For the better part of two decades, Media Molecule has been in the business of breaking down creative boundaries: not just by placing game development tools in the hands of its audience, but by finding ways to actively encourage players to become makers. As such, it's hard not to view the opening of Tren – the studio's last major release for Dreams, as it turns its attention to a new project – in metaphorical terms.
As a diminutive wooden train finally manages to burst free of its box, breaking open the cardboard flap holding it back, it's only natural to think of Toy Story, and the familiar notion of an old plaything coming to life when no one is around. But as polystyrene curls are sent scattering, we see instead a dormant creative spark being unleashed, the barrier of self-doubt forced aside. And the winding track before this tiny locomotive, stretching out into the distance? Well, that's the long, serpentine route this nascent idea must take to reach its ultimate destination.
Nod on
This feature originally appeared in Edge magazine. For more in-depth interviews, reviews, features, and more delivered to your door or digital device, subscribe to Edge magazine.
Perhaps that's reaching a little. But the more we see and play of Tren, the more it feels like a game that simultaneously reflects the studio's 'play, create, share' ethos; the remarkable piece of software that hosts it; and, just as significantly, the artistic linchpin behind it. For John Beech, recently appointed the studio's creative director, this marks – for now – the culmination of a development journey that began in unusual fashion. Here at Media Molecule, however, his new role feels the most natural outcome of all.
Beech, after all, first attracted the attention of his employer of 14 years as a member of its community. A builder by trade, he spent his free time doing construction of a very different kind, making LittleBigPlanet stages on his PlayStation 3. One particular level, grandly named Future Warzone: Battle For Little Big Planet, first got him noticed. "I'd made this basic flying spaceship that comes in and lands," he recalls. This might not seem like anything out of the ordinary, but consider that tools for making flying objects simply did not exist. "I'd discovered a glitch where you could make pistons invisible, essentially," Beech grins. "Everyone was like, 'How did he make a spaceship fly?'"

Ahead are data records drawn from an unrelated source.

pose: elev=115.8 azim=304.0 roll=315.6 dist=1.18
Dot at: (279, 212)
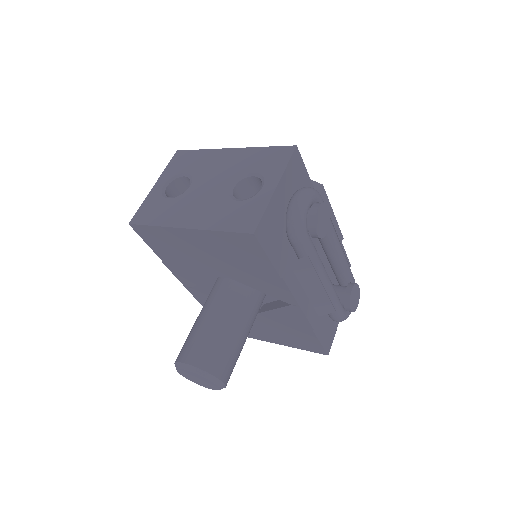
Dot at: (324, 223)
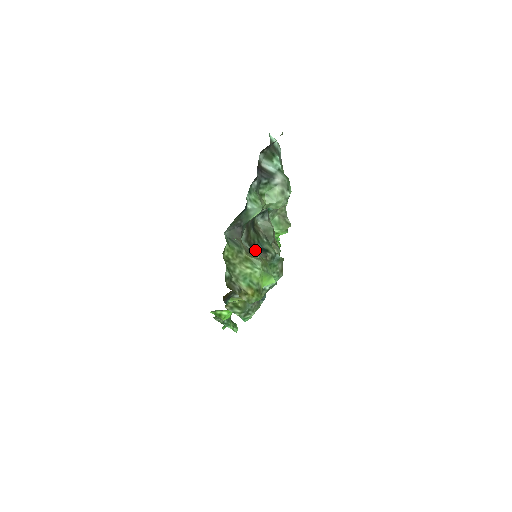
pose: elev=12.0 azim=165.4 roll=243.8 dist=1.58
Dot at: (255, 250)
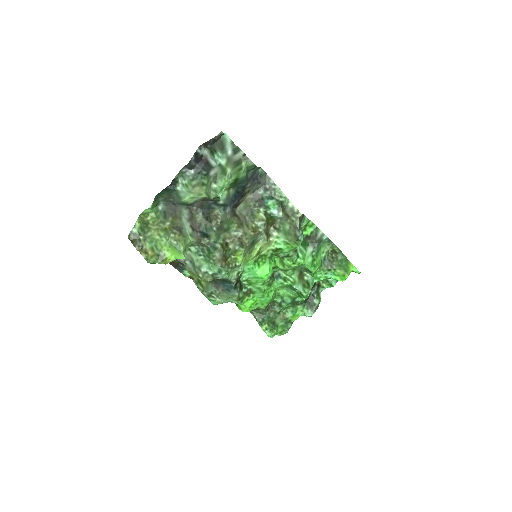
Dot at: (195, 231)
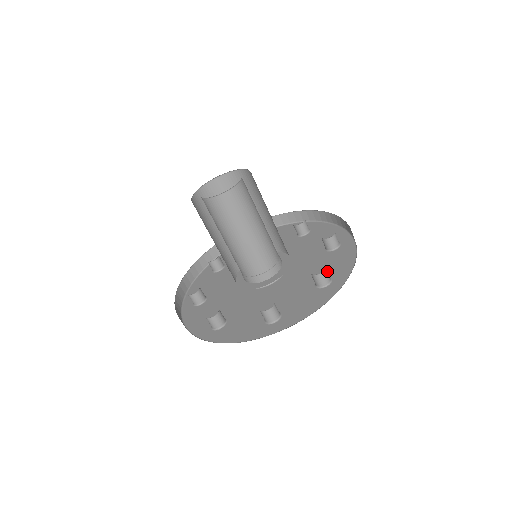
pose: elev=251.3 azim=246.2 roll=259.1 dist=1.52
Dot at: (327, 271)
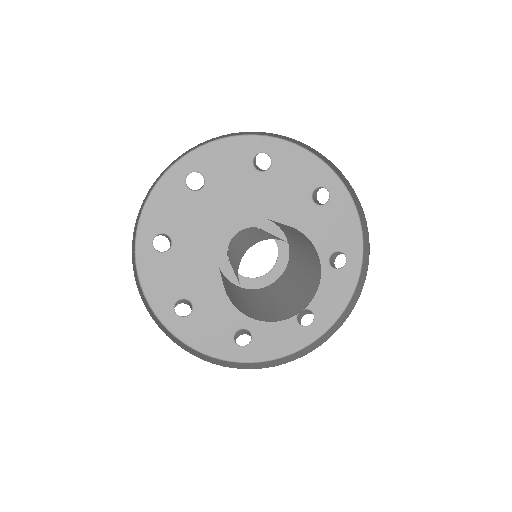
Dot at: occluded
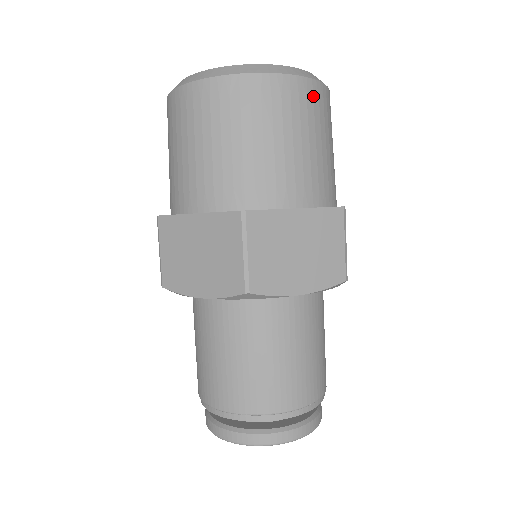
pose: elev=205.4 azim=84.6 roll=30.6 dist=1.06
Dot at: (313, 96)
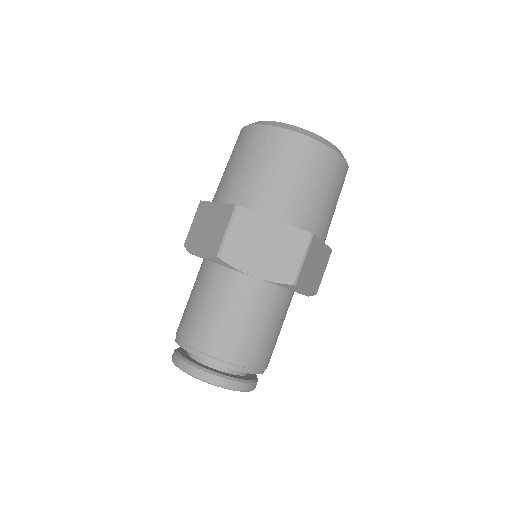
Dot at: occluded
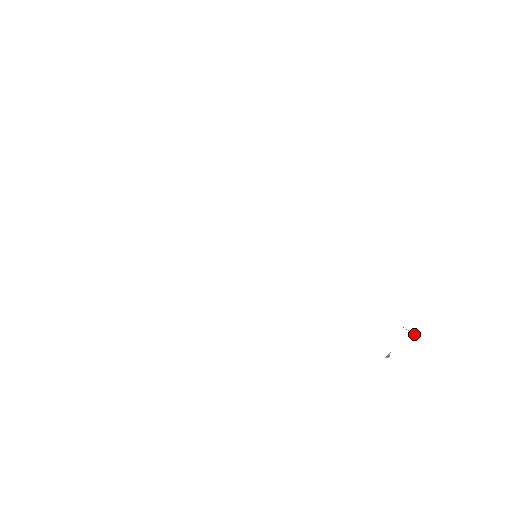
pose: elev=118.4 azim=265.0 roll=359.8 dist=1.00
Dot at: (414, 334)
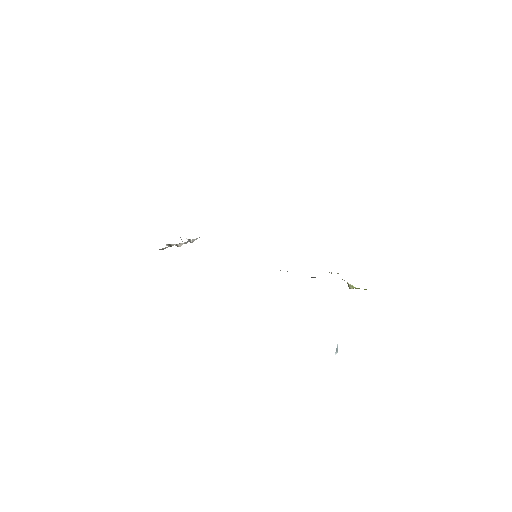
Dot at: (350, 285)
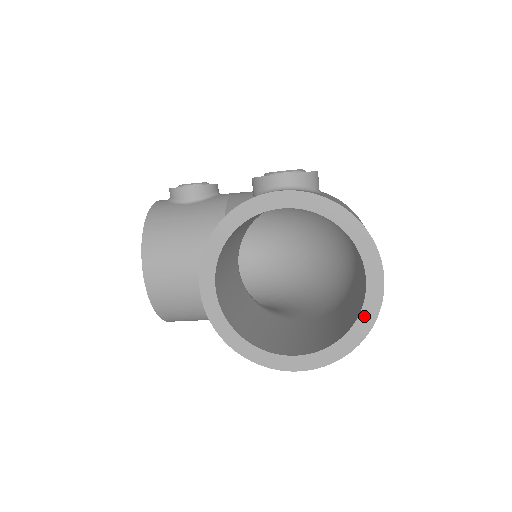
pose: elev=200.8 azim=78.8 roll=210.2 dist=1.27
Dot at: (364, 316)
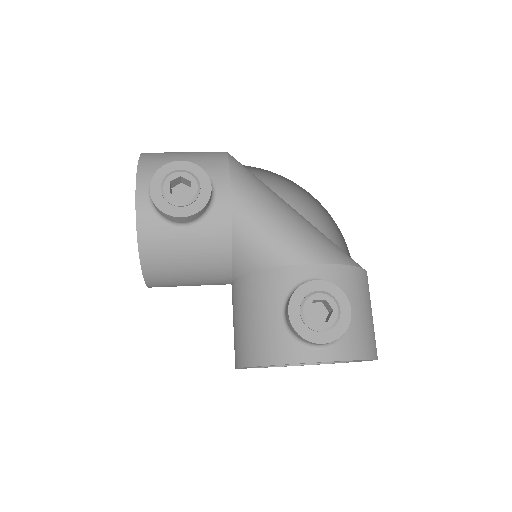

The trick was enough to grant him an audience with Media Molecule staff, who wanted to ask him the same question – plus a few more. "I had a borrowed suit because I've never had an interview in my life," he says. "I'd just been a builder up until that point. I arrived wearing a backpack with a PlayStation 3 in it." Studio director Siobhan Reddy remembers the day well. "I'll never forget it – it was a really hot day, we didn't have any air conditioning in our old studio, and we were all flustered because we were excited to meet John, because of everything that had happened." Within minutes, she says, they'd decided to hire him.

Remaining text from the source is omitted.